Many of the criticisms of data lakes are just flat out untrue, so I’m here to set the record straight with three common misconceptions about data lakes, debunked:
They are a replacement to data warehouses
Some people call data lakes the next generation of data warehousing, or simply data warehouse 2.0. However, this couldn’t be farther from the truth. While both technologies at the core are data storage repositories capable of processing, manipulating, and securing data, they are both meant for different purposes, and thus are most efficient when coexisting with one another.
A key difference is that data lakes can store all and any type of data, whether it be structured, unstructured, or semi-structured, while data warehouses can only store structured data. In layman’s terms, Pentaho CTO James Dixon (credited with coining “data lake”), famously said “a data mart or data warehouse is akin to a bottle of water — cleansed, packaged and structured for easy consumption — while a data lake is more like a body of water in its natural state.”

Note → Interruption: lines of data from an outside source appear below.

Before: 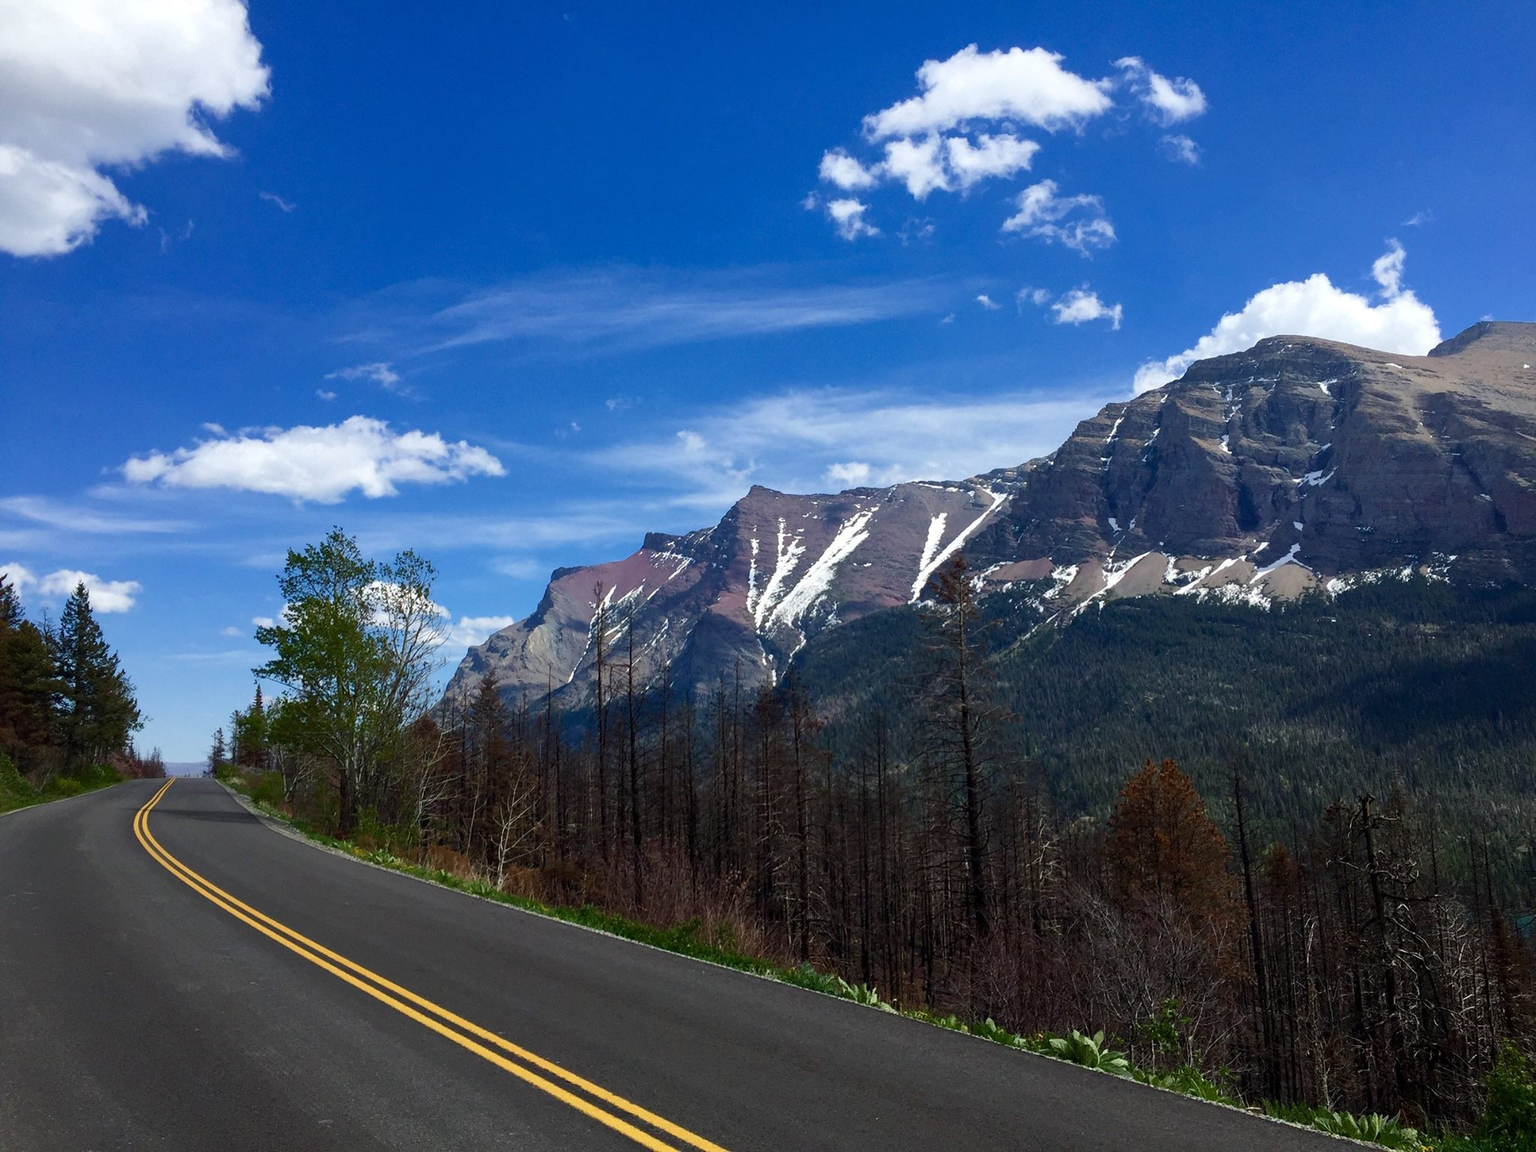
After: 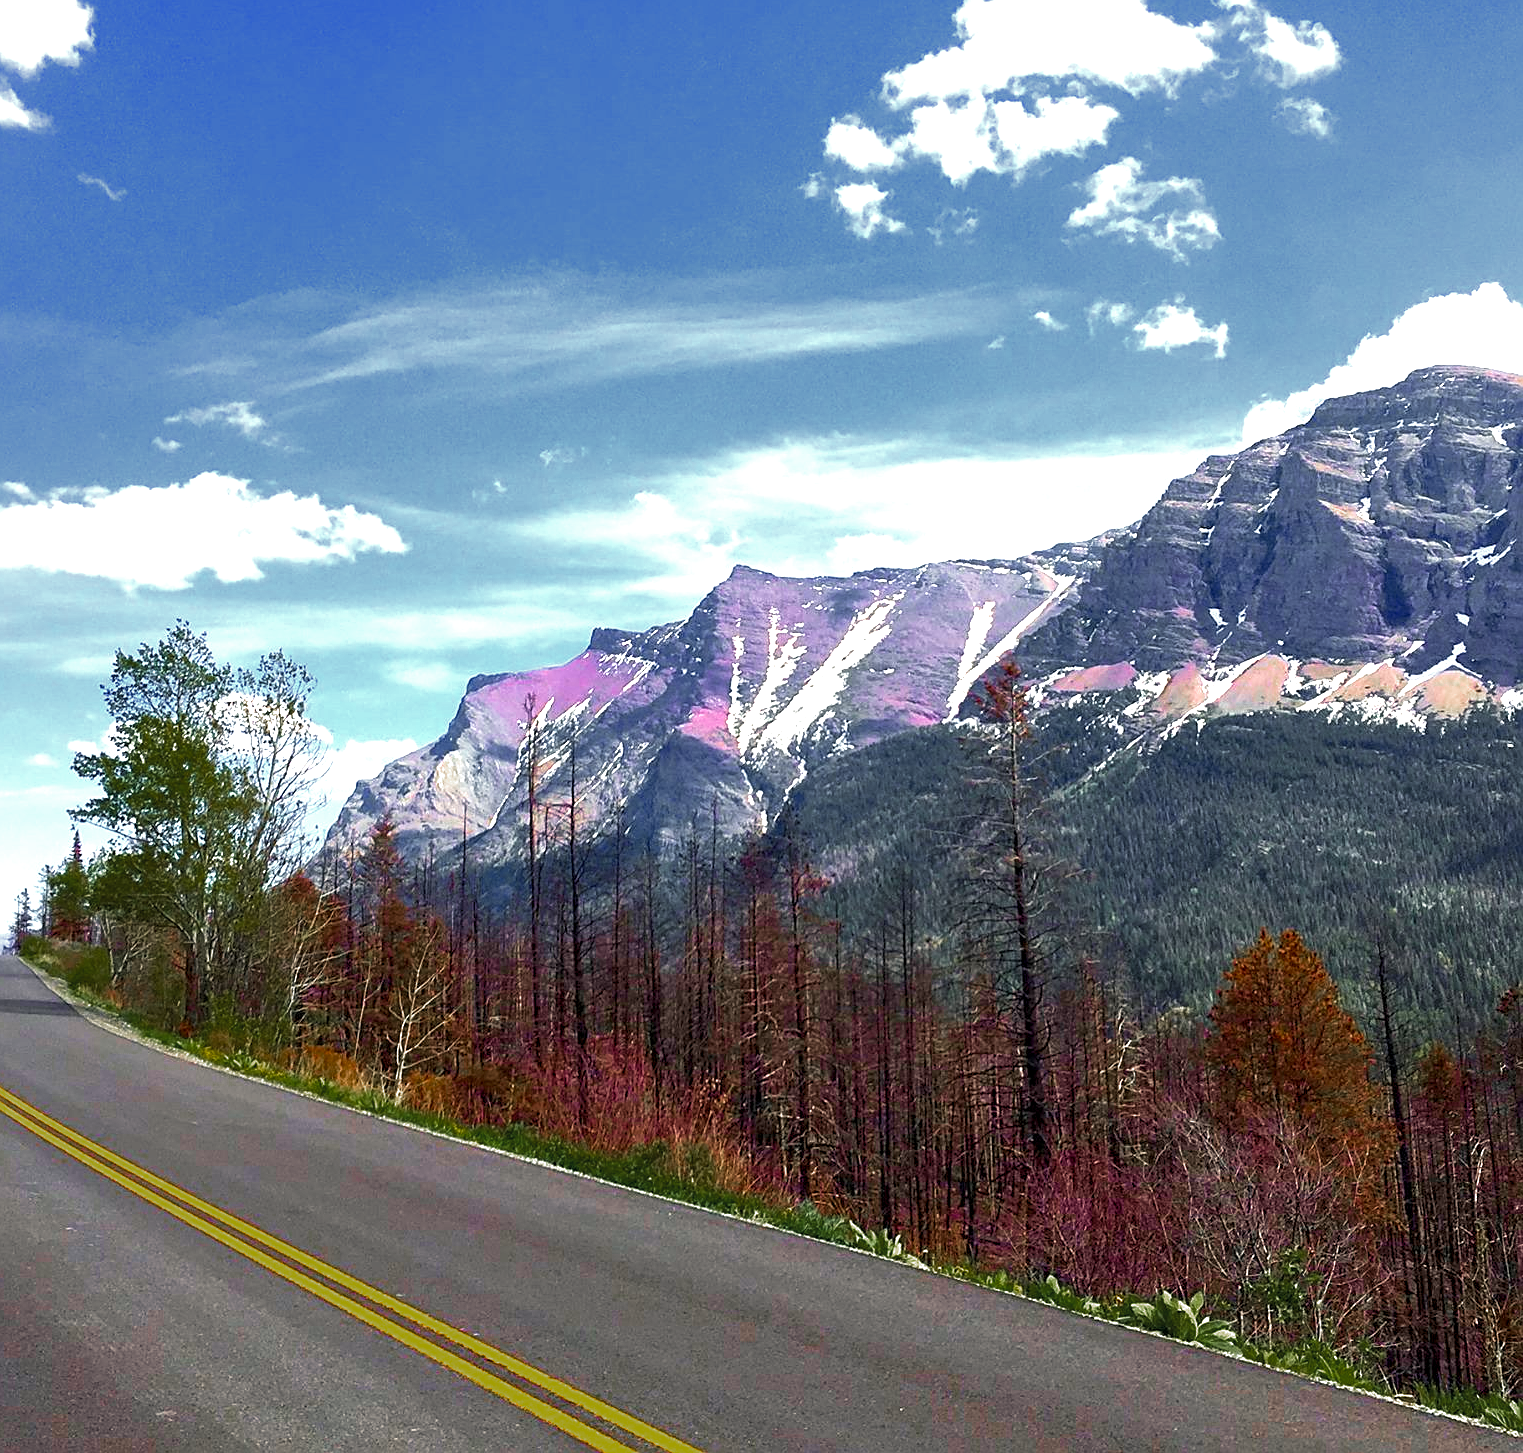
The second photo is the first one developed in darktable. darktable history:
crop and rotate: left 13.104%, top 5.369%, right 12.521%
color balance rgb: highlights gain › chroma 2.026%, highlights gain › hue 71.97°, linear chroma grading › global chroma 15.475%, perceptual saturation grading › global saturation 24.974%, global vibrance 9.843%
local contrast: highlights 107%, shadows 100%, detail 119%, midtone range 0.2
exposure: black level correction 0, exposure 1.471 EV, compensate highlight preservation false
sharpen: amount 0.488
velvia: strength 39.54%
color zones: curves: ch0 [(0, 0.48) (0.209, 0.398) (0.305, 0.332) (0.429, 0.493) (0.571, 0.5) (0.714, 0.5) (0.857, 0.5) (1, 0.48)]; ch1 [(0, 0.736) (0.143, 0.625) (0.225, 0.371) (0.429, 0.256) (0.571, 0.241) (0.714, 0.213) (0.857, 0.48) (1, 0.736)]; ch2 [(0, 0.448) (0.143, 0.498) (0.286, 0.5) (0.429, 0.5) (0.571, 0.5) (0.714, 0.5) (0.857, 0.5) (1, 0.448)]
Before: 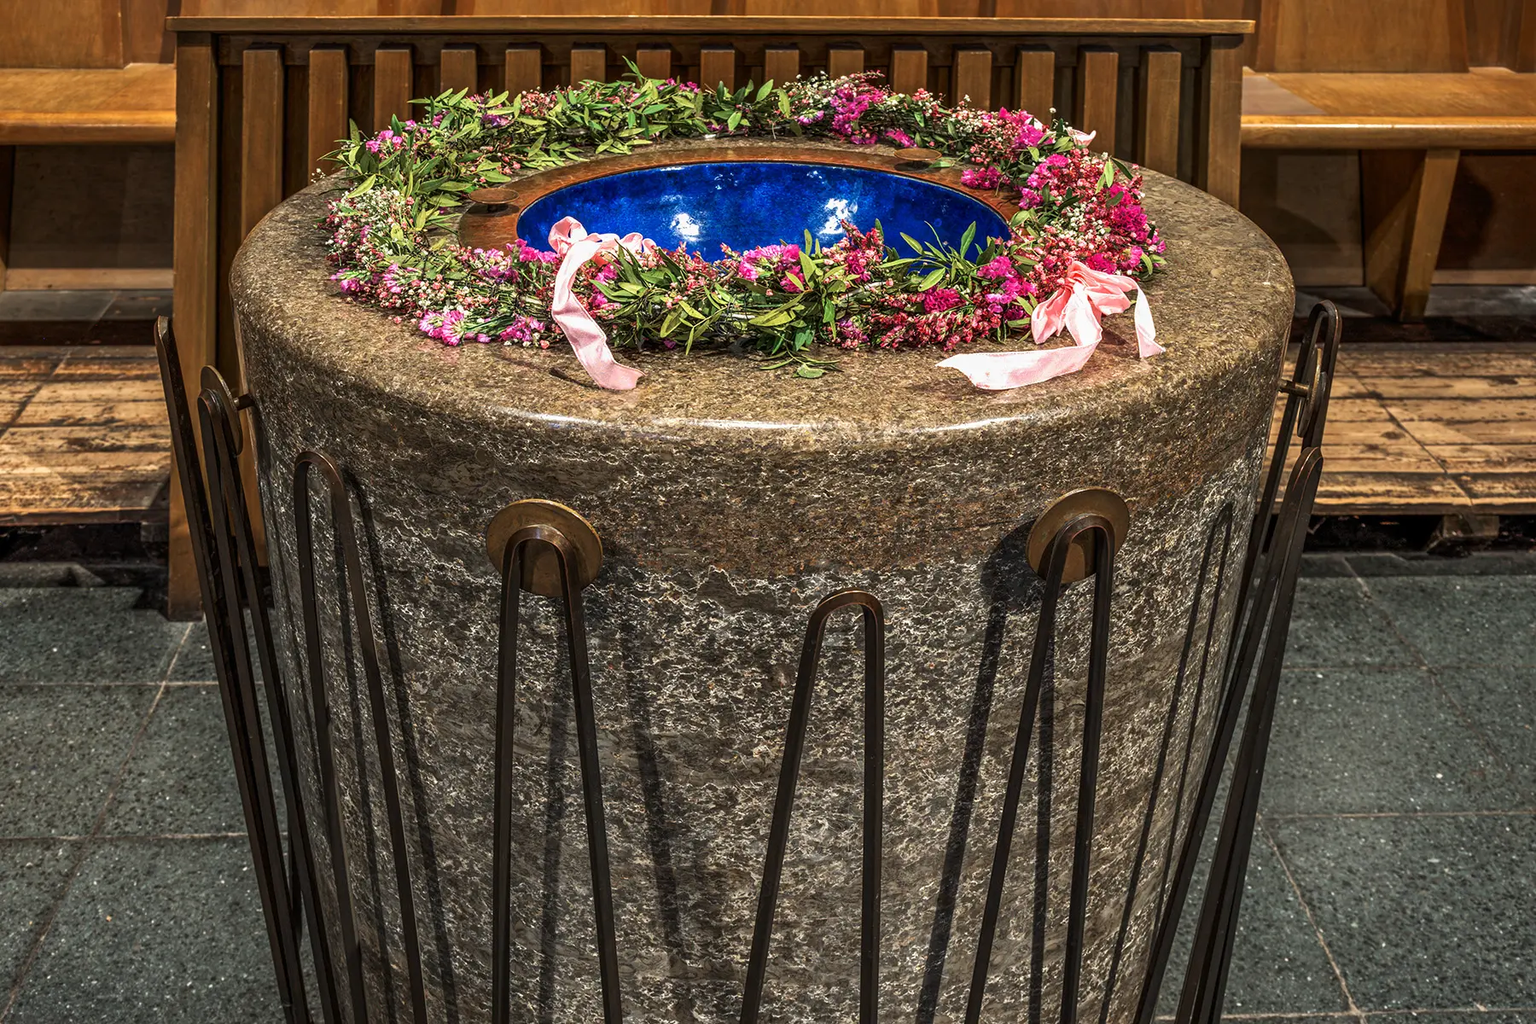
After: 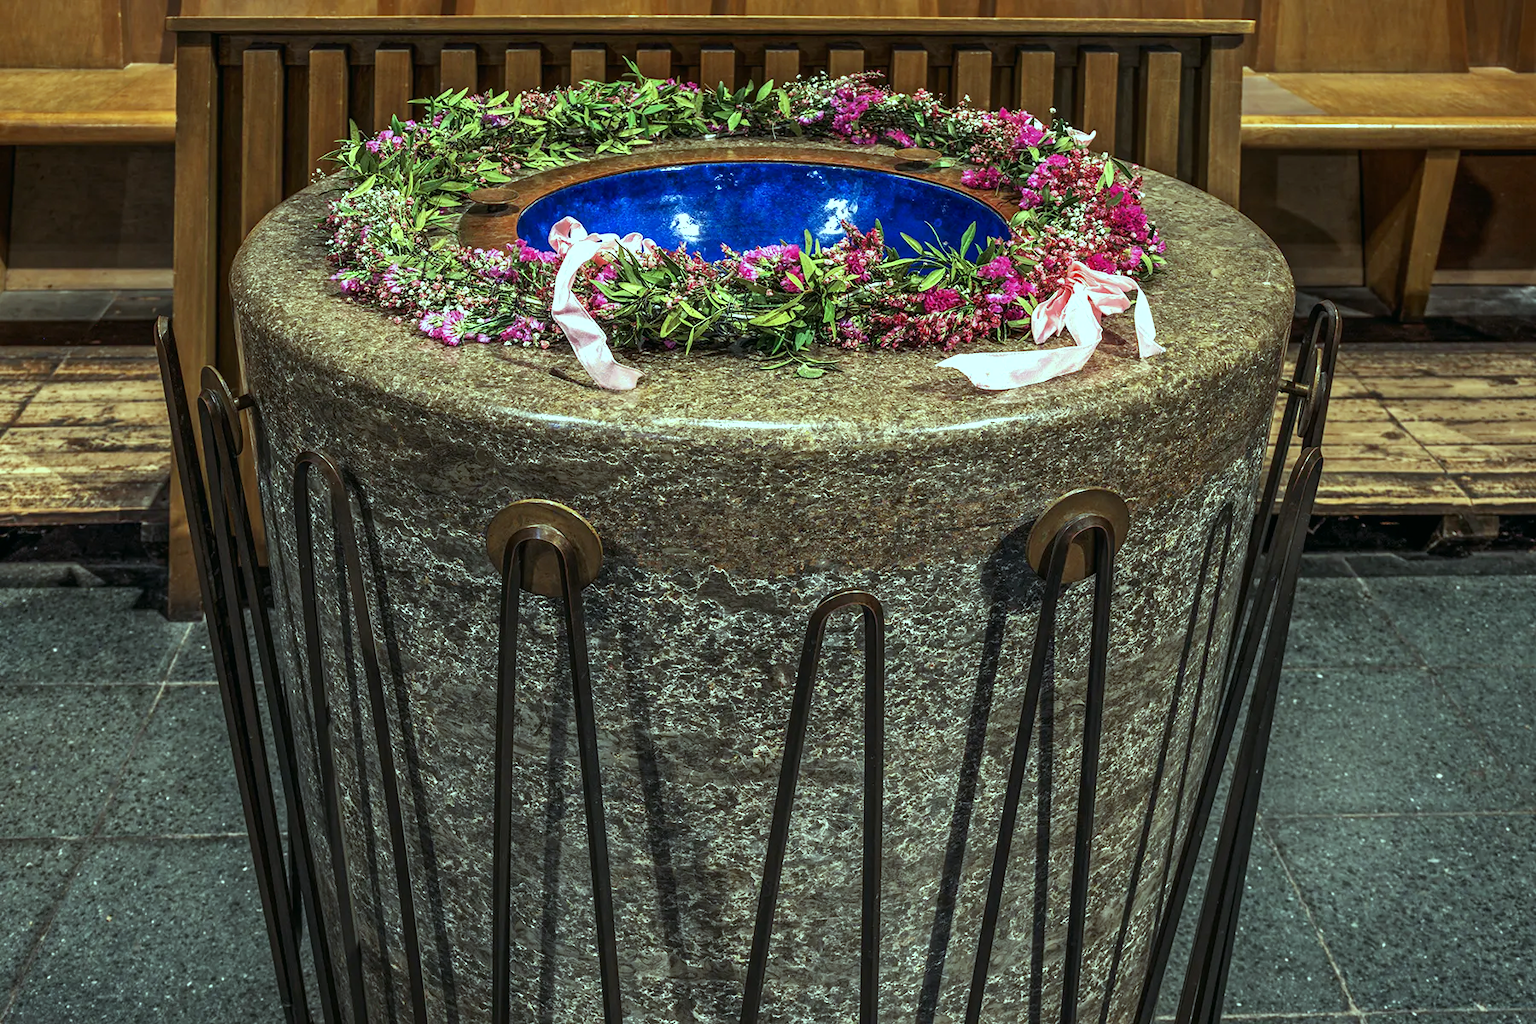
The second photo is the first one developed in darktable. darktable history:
color balance: mode lift, gamma, gain (sRGB), lift [0.997, 0.979, 1.021, 1.011], gamma [1, 1.084, 0.916, 0.998], gain [1, 0.87, 1.13, 1.101], contrast 4.55%, contrast fulcrum 38.24%, output saturation 104.09%
tone equalizer: on, module defaults
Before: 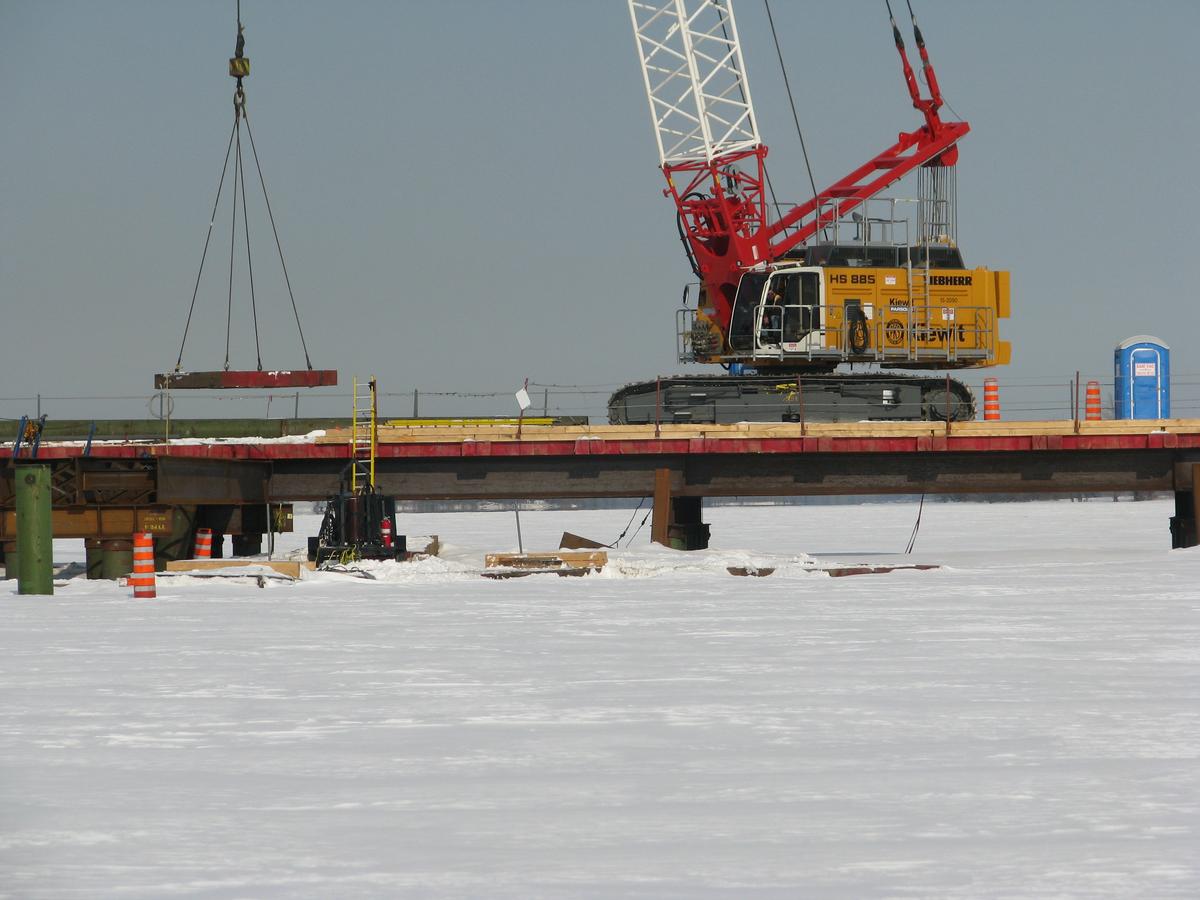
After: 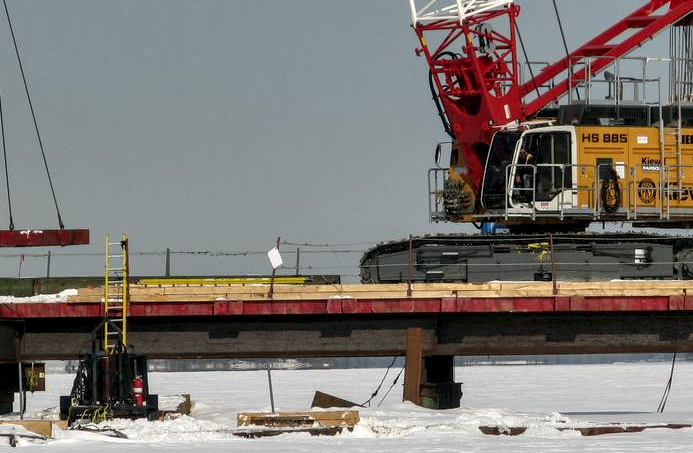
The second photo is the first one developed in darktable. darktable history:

Because data lakes are meant to store and process all types of data, they are ideal for data science and big data analytics projects, while data warehouses make more sense for primary applications where security and performance are valued most. Together, data lakes and data warehouses help enterprises manage their data and make better data-driven decisions.
Data lakes are not secure
Here’s another to add to the data lake misconceptions list: Key comparison of data lakes vs data warehouses is security — while data warehouses have been around longer and are considered much more mature for securing data, data lakes can be just as secure — the key is not in the technology, rather the overall data management strategy.
To secure your data lake, you must understand the data lake pipeline, from ingestion to analysis, and implement the appropriate data governance and security strategies accordingly.
Data lakes eventually become “data swamps”
Since data lakes ingest all and any types of data, organizations often worry that their data lakes will turn into “data swamps”, or huge repositories full of disorganized, poorly managed data. The key to avoiding a data swamp is to ensure the proper implementation of a fully featured Information Lifecycle Management strategy for your data lake.
Utilizing tools to ensure data can be classified on ingestion or creation and the correct retention policies applied down to the individual record basis. This ensures that the data is not retained past its usefulness and its purge from the system is fully audited on removal. Along with data retention, the data lake should be configured to support ‘Data Tiering’ to enable enterprises to store their data in the layer appropriate to its usage and long term life expectancy.
The Solix CDP’s object workbench and data governance workbench are built with all of the information lifecycle management tools necessary to prevent your data lake from turning into a data swamp, better preparing your data for advanced tasks like big data analytics, machine learning, and artificial intelligence.
Just like the adoption of any other technology in the enterprise, a successful data lake implementation does not stop at “if you build it, they will come”. For a data lake to become successful, enterprises must create a thorough data management strategy, and fortunately, there are many solutions readily available to help enterprises do so.